Martial law overturned in South Korea, president is impeached

By Roy Landersen
December 30, 2024

South Korea’s political crisis — triggered by a short-lived move by then President Yoon Suk Yeol to impose martial law — entered a new stage Dec. 14 as he was impeached by the National Assembly. Over 200,000 people protesting outside the parliament in Seoul cheered at the news.

Demonstrators, old and young, had rallied daily in the nation’s capital with signs like “Impeach Yoon, ringleader of insurrection!” He had sprung his emergency decree on the polarized country Dec. 3, citing threats from “anti-state forces.” He was reacting to moves by liberal bourgeois parties that had deadlocked the parliament, paralyzing his scandal-plagued and increasingly unpopular conservative government.

His martial law decree banned all political activity, strikes and “gatherings that incite social unrest” and would have put the country under military rule for the first time in 45 years. Mighty political protests, including by members of his own party, led him to back off.

Martial law is ‘war on the people’

“This is the happiest moment in my life,” Kim Myoung-sook, 60, told the New York Times at the huge rally demanding impeachment. “Martial law is a declaration of war on the people.”

Protests had continued daily demanding Yoon step down. The Korean Confederation of Trade Unions, which has 1.2 million members, called for an indefinite general strike “until Yoon’s government steps down.” This defiant opposition by working people strengthened the parliamentary vote to rescind his decree. Members of the Korean Metal Workers Union held two-hour strikes at GM Korea, Hyundai Motor and other factories Dec. 5. The Korean Railway Workers’ Union also walked out that day.

On Dec. 11 tens of thousands of metal workers union members struck for four hours at Kia Motors and other plants to join a rally to demand that Yoon resign.

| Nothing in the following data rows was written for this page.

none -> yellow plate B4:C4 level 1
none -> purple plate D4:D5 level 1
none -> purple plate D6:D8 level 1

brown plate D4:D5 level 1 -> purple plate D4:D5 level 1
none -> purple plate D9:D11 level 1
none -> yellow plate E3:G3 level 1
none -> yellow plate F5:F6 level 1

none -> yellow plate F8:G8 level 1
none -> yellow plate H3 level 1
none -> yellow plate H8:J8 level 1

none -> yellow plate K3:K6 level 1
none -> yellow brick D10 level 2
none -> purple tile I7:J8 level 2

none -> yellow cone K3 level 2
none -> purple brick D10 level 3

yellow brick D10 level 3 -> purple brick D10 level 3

The next day 10,000 Confederation of Trade Union members rallied in the capital, marching to the presidential residence calling for Yoon to quit. Millions of unionists know how martial law targets their organizations and hard-won rights.

With Yoon’s impeachment, the prime minister, Han Duck-soo, assumed interim presidential powers.

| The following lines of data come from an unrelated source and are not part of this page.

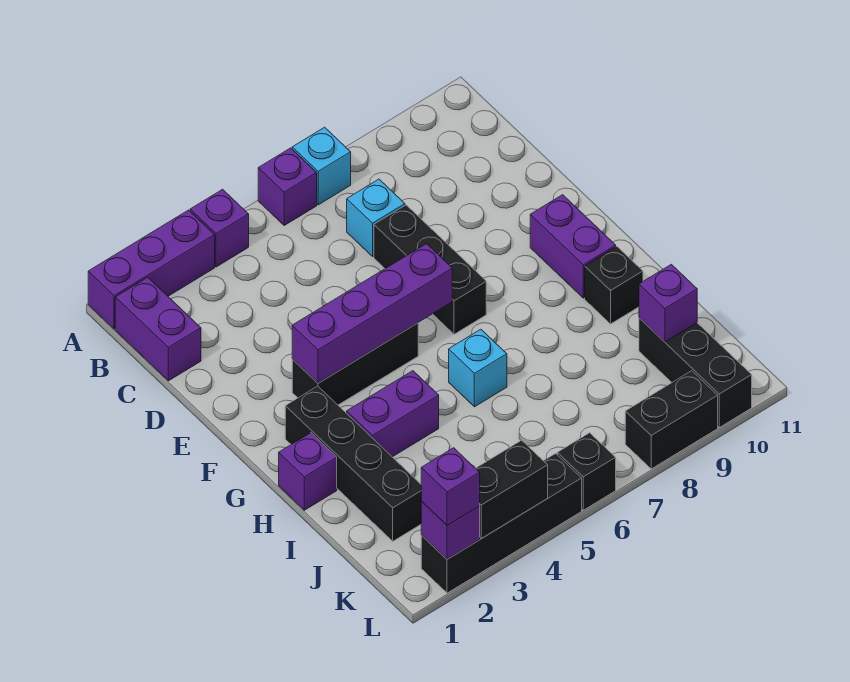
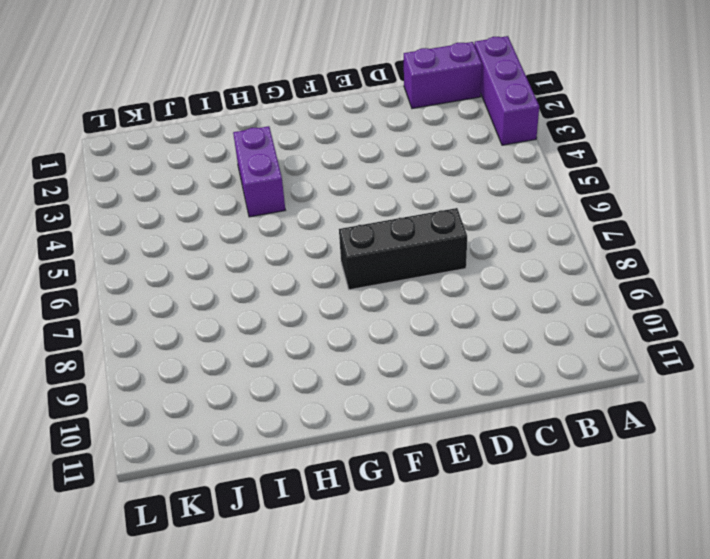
none -> purple brick A4 level 1
none -> purple brick A6 level 1
none -> cyan brick A7 level 1

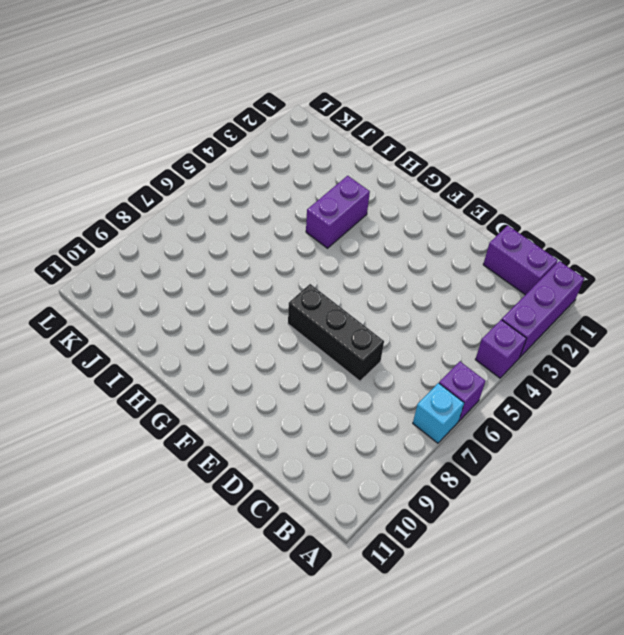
none -> cyan brick C7 level 1
none -> black brick F3:F5 level 1
none -> purple brick F10:G10 level 1

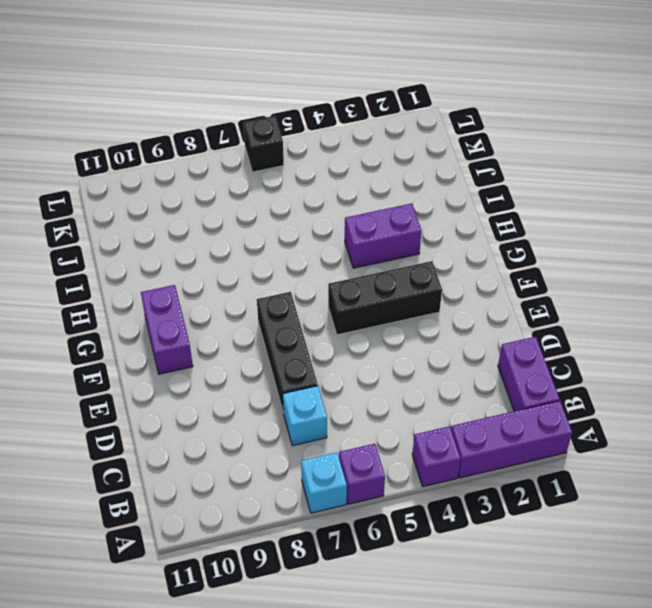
none -> black brick G2:J2 level 1
none -> purple brick H1 level 1
none -> cyan brick H6 level 1

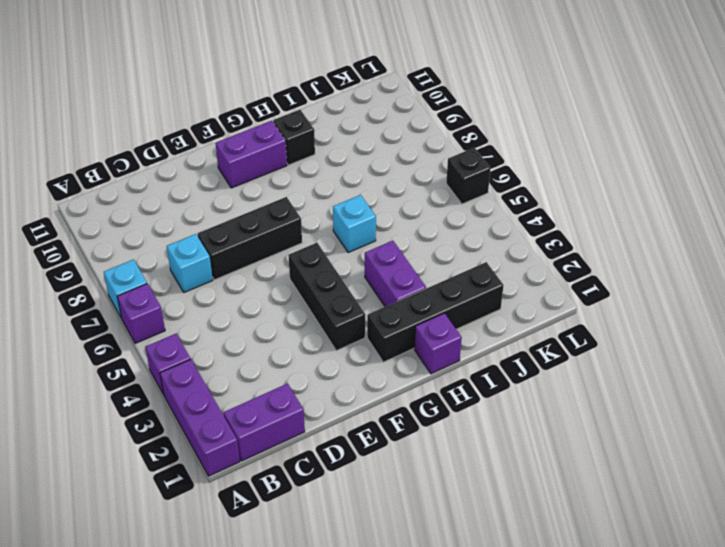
none -> black brick J10:L10 level 1
none -> black brick L2:L5 level 1
none -> black brick L8:L9 level 1

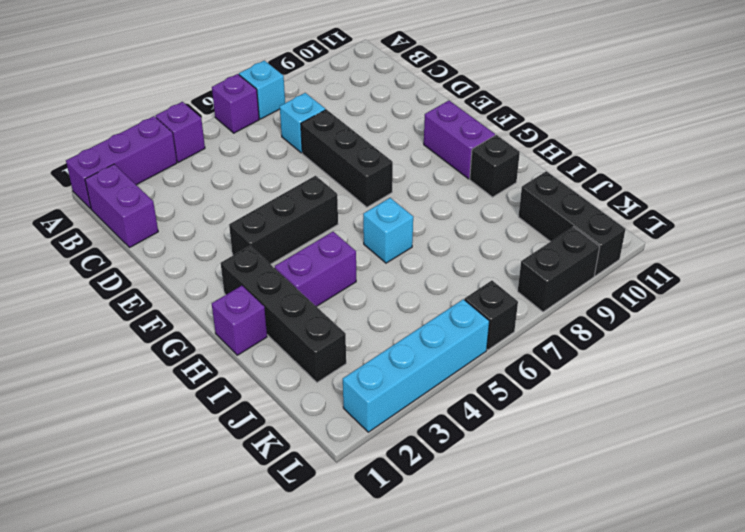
cyan brick L2:L5 level 1 -> black brick L2:L5 level 1
none -> purple brick F3:F6 level 2
none -> purple brick J10 level 2
none -> purple brick L2 level 2

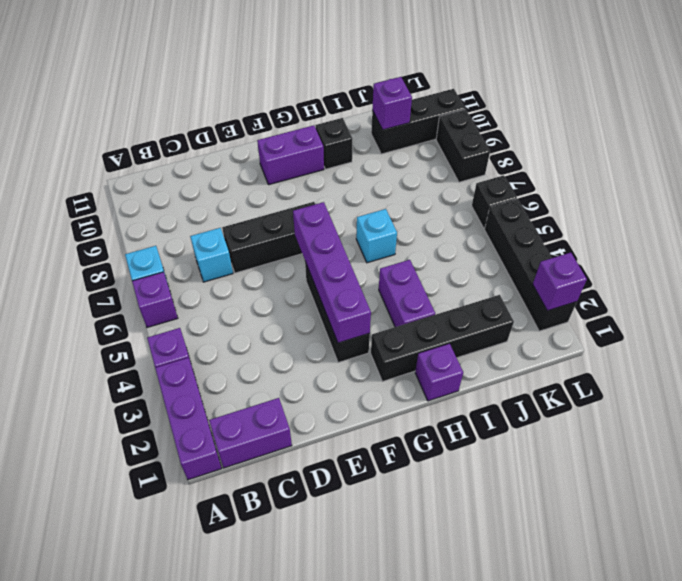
none -> black brick L3:L4 level 2
none -> purple brick L2 level 3

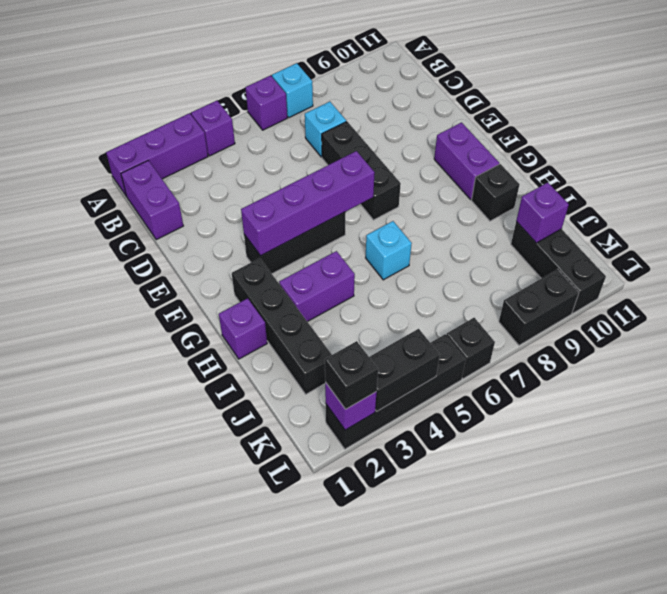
black brick L2 level 3 -> purple brick L2 level 3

Some of Yoon’s closest advisers have resigned or been arrested. Prosecutors are also weighing criminal charges of insurrection against him.

Yoon won’t actually be removed from office until the country’s Constitutional Court certifies the impeachment vote. If it is upheld, presidential elections will occur within 60 days.

Decades of conflict over military rule

At the end of World War II the Korean people rose up after four decades of Japanese colonial occupation. Under a deal between President Franklin Roosevelt and Soviet Premier Joseph Stalin, the country was divided in half, with the Red Army entering the north.

In the south a powerful revolutionary upsurge was crushed under U.S. occupation forces, which installed a brutal landlord-capitalist regime. Washington brought back from U.S. exile Syngman Rhee, who assumed dictatorial power.

The 1950-53 U.S.-led Korean War, carried out under the blue helmets of the United Nations, laid waste to the peninsula and killed millions of Korean people. Backed by the People’s Republic of China, North Koreans fought the U.S. to a stand off, leading to an end of the war. To this day Washington has refused to sign a peace treaty formally ending the war.

Over the following decades, rebellions by workers and peasants were murderously suppressed by military dictatorships in South Korea, backed by Washington. The last of these authoritarian regimes was toppled at the end of the 1980s.

The U.S. rulers are concerned about the political instability of one of their key allies in the Pacific, which is Asia’s fourth-largest economy. It reflects intensifying crises, conflicts and rivalries among capitalist powers across the world. These are especially sharp in East Asia over the flashpoints of Taiwan and the divided Korean Peninsula.

Washington, with more than 28,000 U.S. troops stationed in South Korea, had to postpone planned joint military exercises as the governmental crisis unfolded.